Bagaimana pun, hal itu sungguh tak pantas, menyedihkan, sekaligus memalukan. Apalagi, pada dokumen Siaran Pers tanggal 16 Juli 2020 yang salinannya saya peroleh, ada nama-nama yang sudah tak dicantumkan lagi di sana. Padahal pada dokumen sejenis yang beredar sebelumnya dan tak pernah saya setujui juga itu, sosok yang kini bekerja di lingkungan Istana Kepresidenan tersebut, namanya masih ada.
Jika penyusun Siaran Pers yang membajak nama saya di sana, bisa melakukan konfirmasi kepada sang pejabat sehingga namanya tak ikut dicantumkan lagi, mengapa hal yang sama tak dilakukan juga kepada diri saya atau yang lain?
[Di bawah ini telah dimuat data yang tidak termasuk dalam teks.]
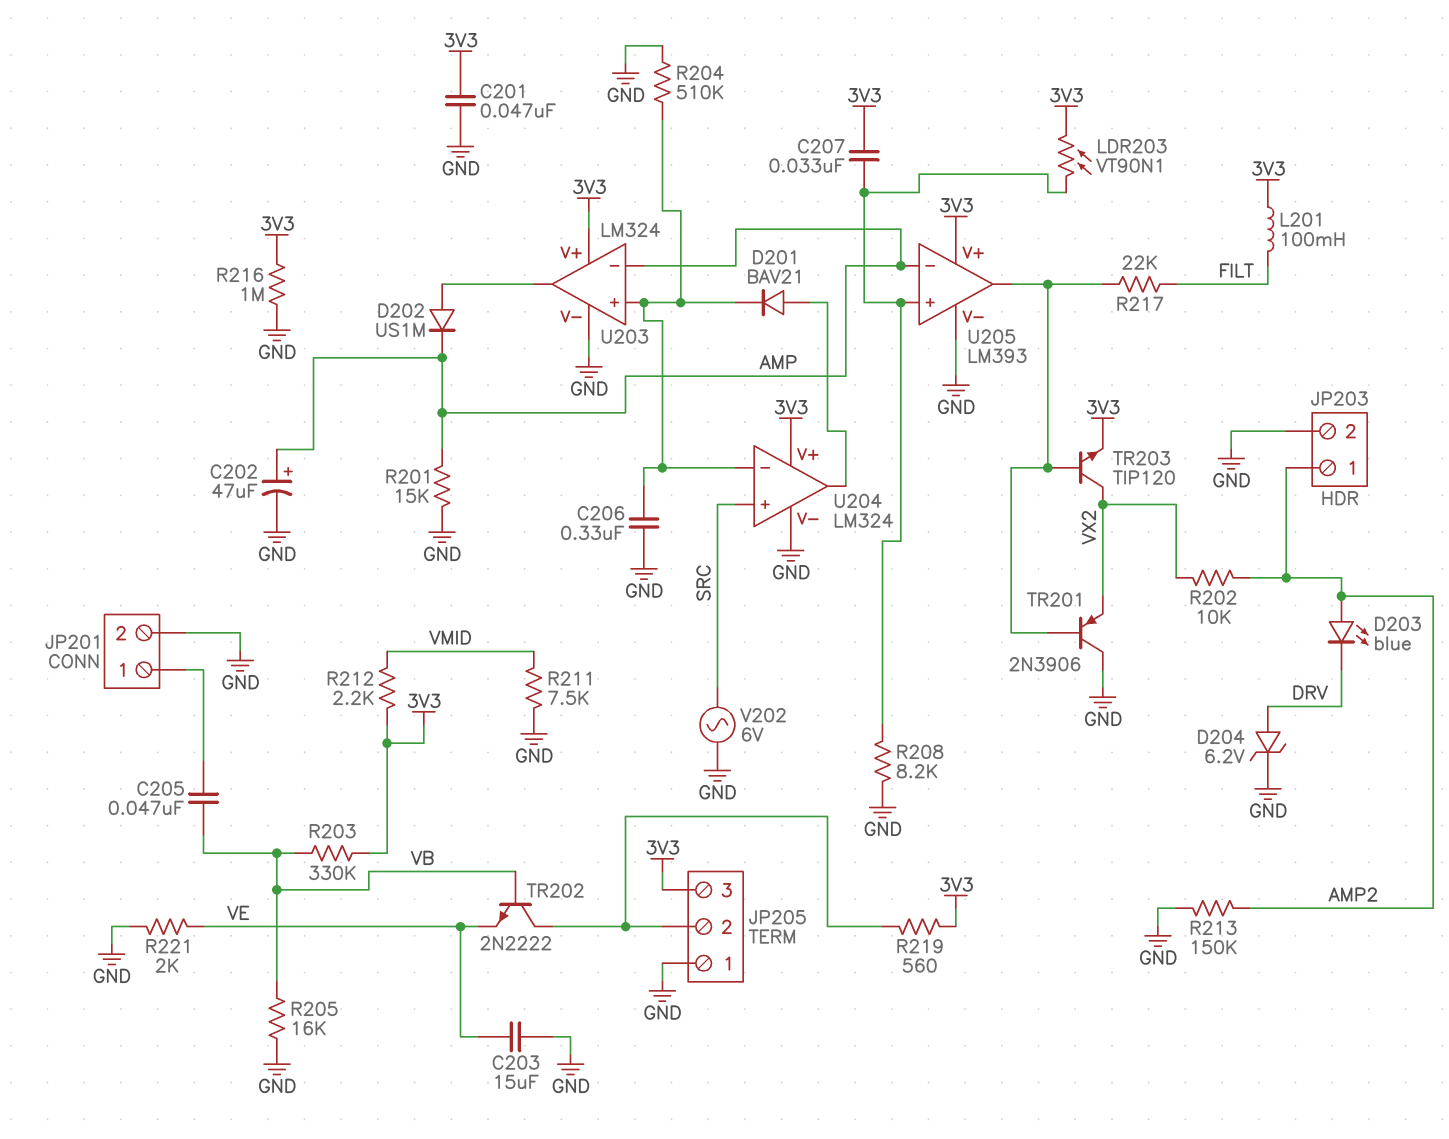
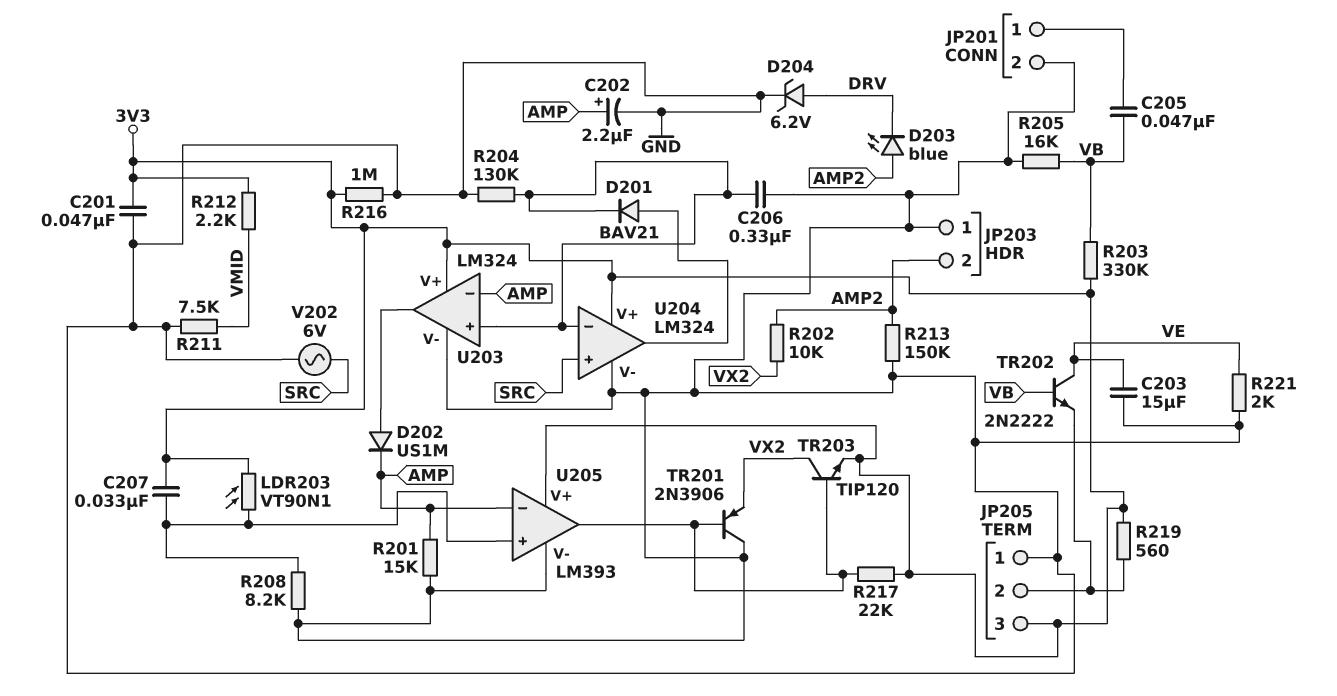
C202: 47uF (plus AMP, minus GND) -> 2.2uF (plus AMP, minus GND)
JP203 pin 1: AMP2 -> GND
JP203 pin 2: GND -> AMP2
L201: 100mH (3V3, FILT) -> none
R204: 510k (GND, U203/in+) -> 130k (GND, U203/in+)
R217: 22k (FILT, U205/out) -> 22k (3V3, U205/out)
TR202: NPN 2N2222 (B VB, C JP205/2, E VE) -> NPN 2N2222 (B VB, C VE, E JP205/2)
Saya menolak Din Syamsuddin ketika akan dicalonkan menjadi anggota Majelis Wali Amanat. Tapi saya tidak pernah dihubungi -- apalagi memberikan pesetujuan -- terhadap pernyataan yang meminta MWA ITB dan Menteri Pendidikan dan Kebudayaan, untuk segera memberhentikan Prof.Dr. M. Din Syamsuddin sebagai anggota MWA ITB.
***
Akhir-akhir ini, di tengah kegamangan dan kekacauan pemerintah menangani pandemi Covid-19 -- juga berbagai absurditas tata kelola yang terjadi di berbagai sektor kegiatan mereka -- issue 'kadrunisasi' sering mengemuka kembali.
Jika hal tersebut merupakan 'cara' untuk mengalihkan perhatian masyarakat atas kekecewaannya yang semakin meluas -- yakni terhadap kompetensi pemerintah dalam menjalankan fungsi sesuai dengan tugas dan tanggung-jawab yang mereka emban -- tentulah sangat patut untuk kita sesali. Bahkan amat pantas dikutuk bersama.
Cara dan upaya 'kadrunisasi' tersebut -- baik dalam rangka menutupi ketidak mampuan dalam melakoni tugas pokok dan fungsi, maupun untuk 'membungkam' suara-suara kritis yang berkumandang semakin nyaring -- sesungguhnya hanya menyempurnakan perpecahan semata. Justru di tengah situasi sekarang, bangsa ini mestinya semakin bersatu dan saling tolong-menolong. Agar kita bersama-sama dapat menghadapi dan menyelesaikan persoalan pelik terkait wabah pandemi virus corona yang sedang berlangsung.